- _AIM OF THE EXERCISE_
Read through the entries below and copy each line where "lines" turns up.

Segment Start: TASK INPUTS

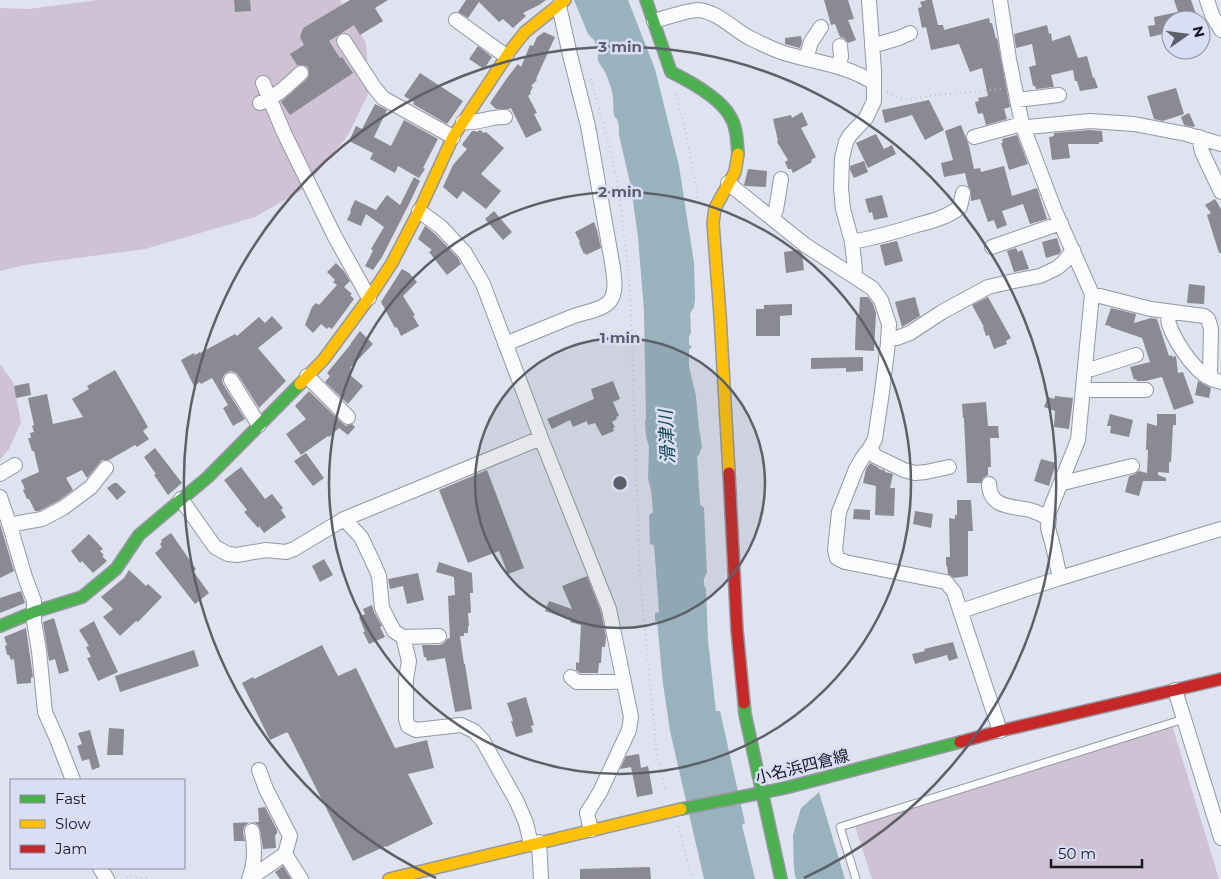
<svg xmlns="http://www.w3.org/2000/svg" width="1221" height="879" viewBox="0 0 1221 879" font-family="Montserrat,'Noto Sans JP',sans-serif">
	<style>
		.green { fill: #cec2d4 }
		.water { fill: #98b2be }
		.building { fill: #8a8994 }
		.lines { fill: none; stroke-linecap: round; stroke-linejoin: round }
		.lane-casing { stroke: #9597a1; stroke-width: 9 }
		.street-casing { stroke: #9597a1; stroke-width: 16 }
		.fast-casing { stroke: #9597a1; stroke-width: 14 }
		.slow-casing { stroke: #9597a1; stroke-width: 14 }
		.jam-casing { stroke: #9597a1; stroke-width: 14 }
		.path { stroke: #c3c3c8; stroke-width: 2; stroke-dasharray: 1 4; stroke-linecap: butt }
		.lane { stroke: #fafbfd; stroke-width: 7 }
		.street { stroke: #fafbfd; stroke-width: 14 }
		.fast { stroke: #4caf50; stroke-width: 11 }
		.slow { stroke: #ffc107; stroke-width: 11 }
		.jam { stroke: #c62828; stroke-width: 11 }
		.ring { fill: none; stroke: #5d5f69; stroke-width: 2.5 }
		.labels { text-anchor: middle; stroke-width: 5; stroke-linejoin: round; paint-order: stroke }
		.street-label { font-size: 16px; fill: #171821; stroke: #d9def5 }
		.water-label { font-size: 18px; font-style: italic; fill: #0f4452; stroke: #d9def5 }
		.centre { fill: #5d5f69; stroke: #d9def5; stroke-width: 2.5 }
		.ring-label { font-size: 15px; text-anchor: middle; font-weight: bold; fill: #5d5f69; stroke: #d9def5; stroke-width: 5; stroke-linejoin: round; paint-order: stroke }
	</style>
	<rect width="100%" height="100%" fill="#dfe2ef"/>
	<path class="green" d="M98 0H340L366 43 369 92 348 135 304 189 255 217 145 249 25 265 0 271V8L28 9Z
		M0 364 13 382 21 422 9 449 0 460Z
		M1171 722 1219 879H872L854 823Z"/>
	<path class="water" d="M574 0H628L655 69 679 166 694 263 695 299 694 307 690 314 691 332 689 337V345L692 346 689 350V366L696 396 699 428 702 446 699 455 697 456 700 504 704 508 707 573C704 577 702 584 706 589L708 641 716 711H720L745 823 742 825 755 879H704L670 731 663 684 657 621H655V613L659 612 654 545 650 544 649 515 653 512 651 490 648 479 649 447 646 436 645 422 646 419 644 311 638 237 631 187 619 135V126L617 119 614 116C613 106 614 97 611 88 609 82 607 74 603 69 599 63 596 59 599 52L594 40 588 34Z
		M819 792 845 879H796L794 869 793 835 801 808Z"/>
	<path class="building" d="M234 0H250L251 11 235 12Z
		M350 0H388L375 8 383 21 360 35 354 25 329 41 340 58 342 57 353 73 290 115 281 102 306 80 309 75V71L308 67 303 65H297L290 54 304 45 300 37 303 28Z
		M466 0H546L539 5 523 13 526 16 513 28 503 19 499 22 479 2 468 18 458 12Z
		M824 0H848L854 19 848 20 856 40 848 43 844 38 840 37 835 24 831 25Z
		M927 0H932L938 25H943L944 30 989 18 990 23H992L996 39 997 38 1010 107 1004 109 1007 119 986 125 983 114 982 113 978 114 975 102 979 101 978 98 988 96 982 68 970 72 959 44 931 50 926 27 922 28 918 8 922 7 920 2Z
		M1174 0H1191L1198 20H1171V32L1150 37 1148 26 1155 25 1154 17 1178 12Z
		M1047 25 1049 34 1051 33 1052 41 1070 35 1078 58 1087 56 1093 78 1094 77 1098 88 1080 91 1077 81H1075L1073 70 1051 75 1054 87 1036 89 1035 86H1033L1029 67 1036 65 1032 44 1016 48 1014 34Z
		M544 32 555 37 536 79 537 80 531 86 533 87 530 92 531 93 528 96 537 113 534 114 542 130 526 138 511 108 509 109H496L490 103 507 78 518 64 521 67 530 45 533 46 537 37Z
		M801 36 802 42 800 48 785 44V38Z
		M478 46 492 57 484 69 469 59Z
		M420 73 463 101 447 124 413 104 414 102 404 96Z
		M1176 88 1184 114 1163 121 1154 119 1147 96Z
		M929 100 944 130 925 140 912 115 885 123 882 110Z
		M375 104 387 110 374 137 391 146 404 120 438 139 423 168 425 169 419 178 398 166 395 173 370 159 373 153 349 141 356 126 362 129Z
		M802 112 808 125 801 128 816 157 811 160 812 162 793 173 791 169H788L785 162 788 160 777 142 778 141 773 119 791 115 792 118Z
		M1189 113 1195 126 1193 127 1184 125 1181 117Z
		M961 125 969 146 974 169 980 168 981 172 1004 166 1012 196 1037 188 1047 219 1030 224 1023 204 1002 211 1007 225 997 229 994 220 988 222 980 199 971 201V191L968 186 965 173 944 177 941 163 953 160 945 131Z
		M480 130 484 133 486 132 504 148 481 174 501 191 486 209 463 191 457 199 443 187 453 165 467 149 462 145 463 143 472 131H475L477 132Z
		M1090 130 1102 131 1103 142H1099V144H1068L1070 158 1052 160 1049 137 1054 136V133Z
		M876 134 884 149 892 145 896 154 868 168 856 143Z
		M1017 135 1028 164 1009 170 1001 143H1003L1002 139Z
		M864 161 868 172 854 178 850 170V166Z
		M748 169 767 171 766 187 746 186 744 185Z
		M414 177 420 181 408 206 382 257 373 270 365 266 373 251 371 249 384 227 366 214 361 226 347 220 351 212 350 211 355 200 376 210 387 195 400 205Z
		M882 195 888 217 874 220 872 212 869 213 865 199Z
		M1215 199 1221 209V253H1219L1207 215 1211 213 1205 205Z
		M494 211 512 232 503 240 485 219Z
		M594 222 597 230 601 248 586 255 585 253 584 254 579 243 580 242 575 232Z
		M425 226 435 234 458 258 461 264 447 275 429 252 432 250 418 239Z
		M1057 238 1061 251 1059 254 1046 258 1042 242Z
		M897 241 903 261 885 266 880 245Z
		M1016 248 1018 252 1022 250 1029 269 1014 272 1007 251Z
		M798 250 802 253 804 270 786 273 784 252Z
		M336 263 343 270 350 281 344 287 352 294 350 295 354 299 332 329 329 327 327 329 321 324 313 333 305 325 312 307 316 303 319 305 337 285 333 282 335 280 327 272Z
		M402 269 409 273 417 282 403 296 415 315 413 316 419 326 401 336 397 327 395 328 381 302Z
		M1189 284 1205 286 1204 304 1187 303Z
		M860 297H868L873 304 876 313 874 351 855 350 856 317H859Z
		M915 297 920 316 902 327 895 302Z
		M988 297 1011 338 1006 341 1007 344 994 349 989 335 986 336 983 327H984L972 305Z
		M792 304V315L780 316V336H756V309H764V305Z
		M1111 308 1136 314 1134 323 1151 318 1157 319 1169 356 1172 355V357L1176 356 1178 373 1183 372 1194 403 1174 410 1162 377 1145 381H1137L1136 379 1134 380 1130 367 1150 362 1142 338 1110 327V326L1105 325Z
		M272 316 283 328 258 348 286 381 259 408 238 375 236 373 231 371 226 373 224 375 222 380 223 384 245 419 233 426 223 408 228 405 212 378 201 384 200 382 194 386 181 360 194 353 195 355 200 352V353L235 334 237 336 259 317 265 323Z
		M360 331 373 344 350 368 352 370 349 374 363 386 348 404 325 382 330 376 327 373 351 344V343Z
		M863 357V371L846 372V368L811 369V358Z
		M115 370 148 427 143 431 149 439 137 447 135 445 109 460H102L87 478 82 470 66 478 73 490 58 501 39 511H35L29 499H27L23 490 25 489 21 480 39 472 34 451H32L28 438H31L30 433 34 432 32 426 34 425 28 398 47 394 53 424 83 417 72 399 89 389 87 386Z
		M613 381 620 399 613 402 619 416 616 417 617 419 612 422 615 427 613 428 614 431 602 436 595 423 588 425 587 421 573 427 570 420 552 429 547 419 594 399 591 389Z
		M1198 381 1211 388 1209 398 1195 395Z
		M29 383 31 395 16 398 14 386Z
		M309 391 342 423 346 426 352 424 355 427 348 435 339 428 329 437 328 436 301 455 286 434 306 419 295 406Z
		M1055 396 1073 398 1069 429 1054 427 1055 411 1044 407 1048 397 1054 399Z
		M986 402 988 426H998L999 438H990L991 467H988V475L983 478 981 483H967L964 418H963L962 404Z
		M1110 414 1133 420 1129 437 1110 433 1111 426H1107Z
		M1157 414H1176V425H1173L1171 462H1169V473L1158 472V475L1166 478V481H1143L1139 496 1125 492 1129 476 1135 474 1139 471 1147 473 1148 450H1146L1147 423 1157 426Z
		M155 448 182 483 168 495 154 475 156 474 144 457Z
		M306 453 324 478 313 486 294 461Z
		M1041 459 1056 463 1049 486 1034 481Z
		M870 463 879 468V469L884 470 885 471V472L893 474 890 488H895L894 516 875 515 876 486 863 483 866 469Z
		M241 467 265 499 272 494 283 508 281 510 286 517 264 533 259 526 258 528 244 512 247 510 224 480Z
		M487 470 524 568 508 574 499 551 468 563 439 490Z
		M114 483H117L126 492 117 500 107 488Z
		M957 500H971L973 531H968V576L954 578 948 574 947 566H946V557H950L949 518 955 519V515H957Z
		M854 509 870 510V520L853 519Z
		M915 511 933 514 931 528 913 524Z
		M0 524 14 571 0 578Z
		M171 533 196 569 193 571 209 593 195 604 155 553 162 547 160 544 162 542 161 540Z
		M89 534 103 549 100 551 104 555 102 556 107 561 93 573 82 561 80 563 71 551Z
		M324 559 333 575 320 582 312 566Z
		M439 562 472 573 473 593H470L471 613H468L469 626H468V633H464V636H460L464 664H465L472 709 455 712 445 658 427 661 426 657H424L422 645H440L444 643 447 639 450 638 448 596 455 595 454 577 436 572Z
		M129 570 146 586 148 584 162 597 138 622 136 621 120 636 103 617 113 609 101 597 124 578Z
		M418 573 424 600 407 604 403 586 390 589 388 579Z
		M587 576 601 612 606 637 605 647H602L601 663H599L598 673H580L576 670V662L579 663 581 625 570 622 571 620 545 611 549 601 572 609 562 586Z
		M21 591 25 603 0 613V598Z
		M372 605 374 612 382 626 380 627 385 637 369 644 363 632H365L359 617 365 614 363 609Z
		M54 618 69 671 59 674 55 659 49 661 43 622Z
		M94 621 118 672 98 681 87 658 91 657 86 647 89 646 79 630Z
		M26 628 33 677 31 678V683L17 684 14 659 11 660 9 655H7L5 646 7 645 4 637Z
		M953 642 958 658 949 661 947 655 915 664 912 654 925 651 924 649Z
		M322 645 338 676 356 668 395 748 427 740 434 768 408 774 433 824 386 847V846L353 861 288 733H287V732L270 740 242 683 253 677 254 679Z
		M194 650 199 666 120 692 115 676Z
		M526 697 534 725 531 726 533 732 516 737 511 721H513L507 703Z
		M109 728 124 729 123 755H107Z
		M90 730 100 767 92 770 89 759 82 761 77 746 82 744 78 733Z
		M639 754 641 768 648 766 653 794 637 797 631 767 620 769 626 756Z
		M265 807 277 830V834L275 835 276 848 263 849 260 829 258 825 255 823 250 822 247 824 244 827 243 832 245 841H234L233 823 259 822 258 808Z
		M283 866 291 879H280L275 872Z
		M650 867 651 879H580V869Z"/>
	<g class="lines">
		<g class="lane-casing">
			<path id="lane" d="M856 879 840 827 1184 719"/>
		</g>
		<g class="street-casing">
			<path id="street" d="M1000 0 1009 59 1022 124 1055 211 1092 294 1078 440 1049 512 1048 528 1053 546 1060 578
				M1207 0 1212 15 1221 30
				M456 20 506 56
				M654 21C664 18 689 10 698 10 720 12 734 31 752 39 765 45 777 52 791 55 820 63 849 66 874 83
				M344 41 374 87 383 98 453 137
				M872 46 899 38 910 33
				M806 59 811 42 821 27
				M839 67 841 56 840 46
				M263 83 284 133 335 237 369 298
				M1017 100 1059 95
				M260 103C276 97 288 85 301 73
				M463 122C478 124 491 116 505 117
				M974 137 1022 124 1028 127 1090 121 1134 124 1186 134 1221 144
				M1199 137 1202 152 1221 192
				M728 183 805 245 872 288 881 300 889 324 888 343 882 392 875 439 870 448 863 457 856 469 839 512 835 550 837 558 845 562 946 582 954 592 1000 731
				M419 211 441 227 465 253 483 284 541 438 609 609 631 717 629 730 600 792 587 813 591 830
				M772 218 776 210 781 179
				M852 242C874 238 895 232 917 225 932 221 948 217 960 207L963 193
				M992 247 1061 223
				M852 275 855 270 852 242 843 209 841 188 842 158 846 142 850 135 866 118 874 101V71L869 0
				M1092 294 1151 309 1204 316 1208 319 1211 329 1210 373 1208 377
				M1168 312C1168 316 1168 320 1169 324 1174 340 1192 367 1206 376 1211 379 1216 381 1221 382
				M888 339 897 338 910 333 942 312 988 287 1014 281 1040 276 1057 268 1064 262 1073 250
				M505 344C528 335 551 325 574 316 584 312 603 310 610 301 617 291 614 279 613 268L588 126 570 55 559 6
				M1085 369H1092L1136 355
				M307 376 348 417
				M231 380 259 425
				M1083 390H1146
				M870 448 875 456 904 470 915 473 926 472 949 467
				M0 474 15 465
				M1061 482H1067L1132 466
				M989 484C990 509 1013 506 1030 510 1037 512 1043 515 1049 519
				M0 497 10 526 25 577 34 601V621L39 651 45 712 57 739 73 780
				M181 499 215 547 228 554 237 555 266 550 286 552 294 549 344 519 541 438
				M344 519 361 537 372 560 379 576 382 608 394 631 403 637 409 661 406 679V719L408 726 416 730 461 725 474 731 483 741 517 802 526 823 531 844
				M10 526 19 523 42 519 63 508 91 487 106 468
				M961 611 1060 578 1221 529
				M403 637 439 636
				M571 677 577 682H609L624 681
				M1175 690 1221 838
				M259 770 266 789 290 836 285 854 301 879
				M539 842 541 879
				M100 868 107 879
				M249 879C255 864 255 847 252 831
				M249 879 285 854"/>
		</g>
		<g class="fast-casing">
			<path id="fast" d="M646 0 671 72C689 81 720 98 730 116 737 127 737 141 738 154
				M0 626 34 612 82 597 116 569 139 535 208 477 300 384
				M744 703 745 714 781 879
				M681 809 785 788 960 742"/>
		</g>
		<g class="slow-casing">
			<path id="slow" d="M300 384 324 359 369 298 392 263 419 211 453 137 510 51 525 32 565 0
				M729 473 720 315 713 223 715 208 735 172 738 154
				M389 879 681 809"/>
		</g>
		<g class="jam-casing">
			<path id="jam" d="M729 473 737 630 744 703
				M960 742 1000 731 1221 679"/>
		</g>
		<path class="path" d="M591 79 610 149 619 190 630 288 640 578 657 756 666 793
			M887 92 902 99H914L934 95 952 94 1002 89
			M676 94 687 138 699 204
			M678 826 692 879
			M121 879C129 875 140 877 148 879"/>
		<use href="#lane" class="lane"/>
		<use href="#street" class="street"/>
		<use href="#fast" class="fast"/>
		<use href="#slow" class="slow"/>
		<use href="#jam" class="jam"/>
	</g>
	<circle cx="620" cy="483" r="145" fill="#5d5f69" fill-opacity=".12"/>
	<g class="ring">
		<circle cx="620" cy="483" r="145"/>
		<circle cx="620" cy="483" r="291"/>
		<path d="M436 878A436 436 0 1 1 804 878"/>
	</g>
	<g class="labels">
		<g class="street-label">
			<text transform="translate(802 766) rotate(-14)" y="6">小名浜四倉線</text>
		</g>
		<g class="water-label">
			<text transform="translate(667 437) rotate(-93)" y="6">滑津川</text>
		</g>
	</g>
	<circle cx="620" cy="483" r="8" class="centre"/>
	<g class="ring-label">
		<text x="620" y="52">3 min</text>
		<text x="620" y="197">2 min</text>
		<text x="620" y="343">1 min</text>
	</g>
	<rect x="10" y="779" width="175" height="90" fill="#d9def5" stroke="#8b8fa0"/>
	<rect x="20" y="795" width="25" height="8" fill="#4caf50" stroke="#8b8fa0"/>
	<text x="55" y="804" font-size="15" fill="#171821">Fast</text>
	<rect x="20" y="820" width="25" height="8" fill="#ffc107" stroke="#8b8fa0"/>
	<text x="55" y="829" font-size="15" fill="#171821">Slow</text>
	<rect x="20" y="845" width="25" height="8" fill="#c62828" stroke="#8b8fa0"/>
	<text x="55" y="854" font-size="15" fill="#171821">Jam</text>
	<g transform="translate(1186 35) rotate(76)"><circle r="24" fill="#d9def5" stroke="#8b8fa0"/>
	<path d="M0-4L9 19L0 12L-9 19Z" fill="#5d5f69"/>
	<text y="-8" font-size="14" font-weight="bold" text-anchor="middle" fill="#171821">N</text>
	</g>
	<path d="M1051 859v8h91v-8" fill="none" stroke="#171821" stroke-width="2.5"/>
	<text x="1058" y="859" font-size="15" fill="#171821" stroke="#d9def5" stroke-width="4" paint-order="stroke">50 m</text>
</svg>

Segment End: TASK INPUTS

- _WRITTEN ANSWER_
		.lines { fill: none; stroke-linecap: round; stroke-linejoin: round }
	<g class="lines">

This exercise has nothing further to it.